* **Exercise goal**: Transcribe the passage of the target detection text below between "In the foregoing" and "image processing efficiency.", inclusive.

* **Excerpted text**:
>>>>
Embodiments of this application relate to the field of artificial intelligence (AI) technologies, and in particular, to an image processing method and a related device thereof.
For visual tasks like target detection, a neural network model is mainly used to process an image, to find all objects of interest in the image, and determine categories and locations of these objects. This is one of core problems in the computer vision field.
In a related technology, when target detection needs to be performed on an image, the image and a plurality of texts of the image (the texts are used to describe categories of a plurality of objects in the image) may be input into a neural network model. In this case, the model encodes the image to obtain an encoding result of the image, and encodes the texts to obtain an encoding result of the texts. Then, the model may process the encoding result of the image and the encoding result of the texts, to obtain and output a final processing result of the image. In this case, the final processing result of the image may be used to determine locations and the categories of the plurality of objects in the image.
In the foregoing process, because the texts of the image are usually specified manually or extracted by using an additional technology, image processing costs are high. In addition, the neural network model needs to process the image and the texts, and a large amount of information needs to be processed. As a result, a calculation amount of image processing is large, and efficiency is low.
Embodiments of this application provide an image processing method and a related device thereof, to effectively reduce image processing costs, and reduce a calculation amount of image processing, thereby improving image processing efficiency.
A first aspect of embodiments of this application provides an image processing method. The method is implemented by using a first model. The method includes:
When target detection needs to be performed on an image, the image may be first obtained. It should be noted that content presented in the image usually includes a plurality of objects. After the image is obtained, the image may be input into a first model, so that the first model performs target detection-based processing on the image, to determine locations and categories of the plurality of objects in the image.
After the image is received, the first model may encode the image, to obtain the encoding result of the image.
After the encoding result of the image is obtained, the first model may process the encoding result of the image to obtain the first processing result of the image. The first processing result of the image usually includes location information of the M objects in the image. Therefore, after the first processing result of the image is output by the first model, the locations of the M objects in the image may be determined by using the first processing result of the image. It should be noted that the M objects may be understood as M objects in the image, or may be understood as M bounding boxes in the image.
<<<<
* **Raw data**:
>>>>
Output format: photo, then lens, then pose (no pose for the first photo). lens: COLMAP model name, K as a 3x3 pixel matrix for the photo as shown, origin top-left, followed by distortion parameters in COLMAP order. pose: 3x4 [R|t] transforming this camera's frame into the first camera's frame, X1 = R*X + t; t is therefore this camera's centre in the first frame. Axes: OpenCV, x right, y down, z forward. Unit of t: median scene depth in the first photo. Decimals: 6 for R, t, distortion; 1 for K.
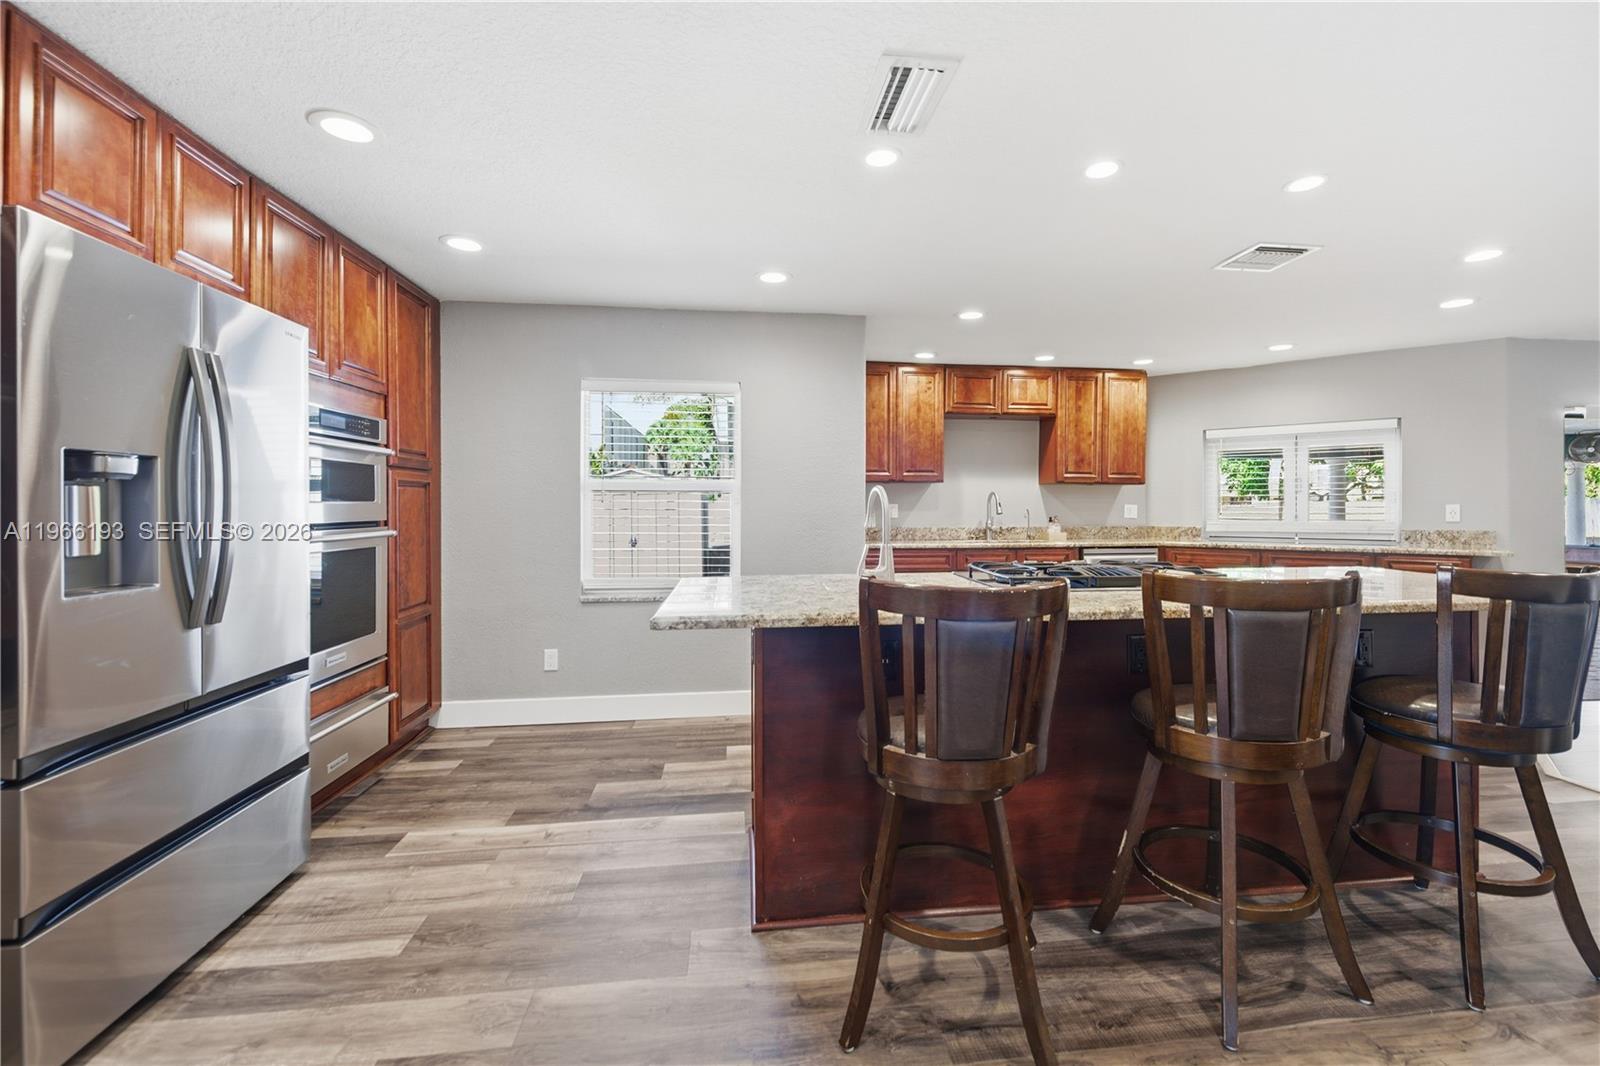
<<<<
* **Written solution**:
In the foregoing process, because the texts of the image are usually specified manually or extracted by using an additional technology, image processing costs are high. In addition, the neural network model needs to process the image and the texts, and a large amount of information needs to be processed. As a result, a calculation amount of image processing is large, and efficiency is low.
Embodiments of this application provide an image processing method and a related device thereof, to effectively reduce image processing costs, and reduce a calculation amount of image processing, thereby improving image processing efficiency.